Prompt - The lines needed are those below that contain the word "every"; copy each one.

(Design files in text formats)
----------

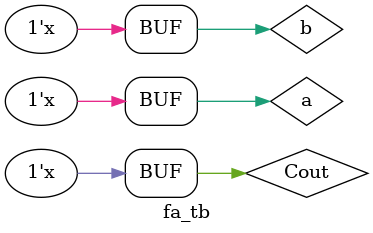
<source format=v>
`timescale 1ns / 1ps

module fa_tb;

    // Declare signals
    reg a, b, Cout;
    wire sum, carry;

    // Instantiate the DUT (Device Under Test)
    fa_bh dut (
        .sum(sum),
        .carry(carry),
        .a(a),
        .b(b),
        .Cout(Cout)
    );

    // Initial block to initialize inputs
    initial begin
        a = 0;
        b = 0;
        Cout = 0;
    end

    // Toggle 'a' every 100 time units
    always #100 a = ~a;

    // Toggle 'b' every 200 time units
    always #200 b = ~b;

    // Toggle 'Cout' every 400 time units
    always #400 Cout = ~Cout;

endmodule
</source>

----------

Answer space -
    // Toggle 'a' every 100 time units
    // Toggle 'b' every 200 time units
    // Toggle 'Cout' every 400 time units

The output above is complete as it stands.